17.10 Section 16. It is the intent of the Company that the Plan satisfy, and be interpreted in a manner that satisfies, the applicable requirements of Rule 16b-3 as promulgated under Section 16 of the Exchange Act so that Participants will be entitled to the benefit of Rule 16b-3, or any other rule promulgated under Section 16 of the Exchange Act, and will not be subject to short-swing liability under Section 16 of the Exchange Act. Accordingly, if the operation of any provision of the Plan would conflict with the intent expressed in this Section 17.10, such provision to the extent possible shall be interpreted and/or deemed amended so as to avoid such conflict.
17.11 Beneficiary Designation. Each Participant under the Plan may from time to time name any beneficiary or beneficiaries by whom any right under the Plan is to be exercised in case of such Participant’s death. Each designation will revoke all prior designations by the same Participant, shall be in a form reasonably prescribed by the Committee and shall be effective only when filed by the Participant in writing with the Company during the Participant’s lifetime.
17.12 Expenses. The costs of administering the Plan shall be paid by the Company.
17.13 Severability. If any of the provisions of the Plan or any Award Agreement is held to be invalid, illegal or unenforceable, whether in whole or in part, such provision shall be deemed modified to the extent, but only to the extent, of such invalidity, illegality or unenforceability and the remaining provisions shall not be affected thereby.
17.14 Plan Headings. The headings in the Plan are for purposes of convenience only and are not intended to define or limit the construction of the provisions hereof.
17.15 Non-Uniform Treatment. The Committee’s determinations under the Plan need not be uniform and may be made by it selectively among persons who are eligible to receive, or actually receive, Awards. Without limiting the generality of the foregoing, the Committee shall be entitled to make non-uniform and selective determinations, amendments and adjustments, and to enter into non-uniform and selective Award Agreements.
18. Effective Date of Plan. The Plan shall become effective as of the Effective Date.

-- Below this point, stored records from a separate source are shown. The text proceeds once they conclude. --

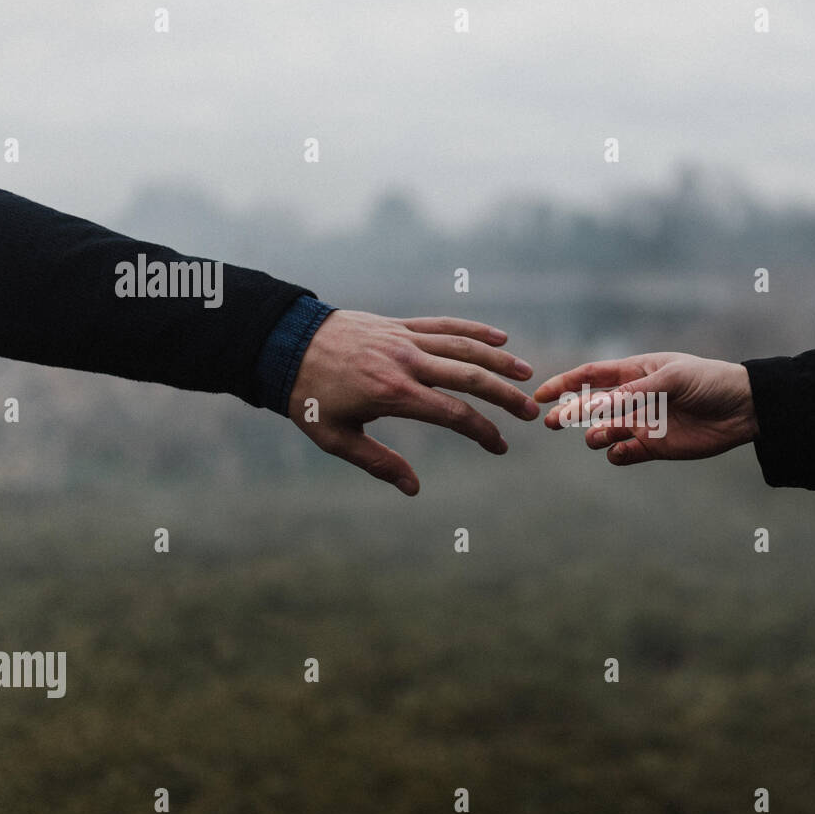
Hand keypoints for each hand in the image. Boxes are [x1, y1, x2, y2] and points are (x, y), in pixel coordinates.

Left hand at [288, 311, 538, 493]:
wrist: (284, 343)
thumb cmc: (308, 396)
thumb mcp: (336, 437)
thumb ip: (378, 463)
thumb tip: (414, 488)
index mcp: (393, 393)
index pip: (453, 413)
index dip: (483, 432)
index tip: (500, 446)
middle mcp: (406, 362)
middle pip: (469, 376)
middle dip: (504, 396)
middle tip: (530, 412)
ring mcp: (405, 339)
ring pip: (463, 346)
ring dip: (499, 359)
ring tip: (526, 374)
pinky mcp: (400, 325)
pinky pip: (445, 324)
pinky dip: (474, 329)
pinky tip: (500, 336)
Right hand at [534, 352, 757, 464]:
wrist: (742, 409)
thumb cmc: (708, 381)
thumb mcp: (672, 378)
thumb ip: (634, 392)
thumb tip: (597, 406)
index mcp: (634, 372)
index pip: (590, 376)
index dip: (564, 384)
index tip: (542, 394)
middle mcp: (633, 398)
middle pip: (590, 406)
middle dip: (569, 413)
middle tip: (552, 423)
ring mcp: (642, 423)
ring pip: (604, 432)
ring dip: (596, 435)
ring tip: (600, 436)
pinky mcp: (653, 447)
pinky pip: (624, 454)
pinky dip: (617, 455)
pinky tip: (621, 451)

19. Termination or Suspension of the Plan. The Plan shall terminate automatically on September 29, 2033. No Award shall be granted pursuant to the Plan after such date, but Awards theretofore granted may extend beyond that date. The Board may suspend or terminate the Plan at any earlier date pursuant to Section 16.1 hereof. No Awards may be granted under the Plan while the Plan is suspended or after it is terminated.
20. Choice of Law. The law of the State of Ohio shall govern all questions concerning the construction, validity and interpretation of this Plan, without regard to such state’s conflict of law rules.
As adopted by the Board of Directors of US Lighting Group, Inc. on September 29, 2023.
As approved by the shareholders of US Lighting Group, Inc. on December 29, 2023.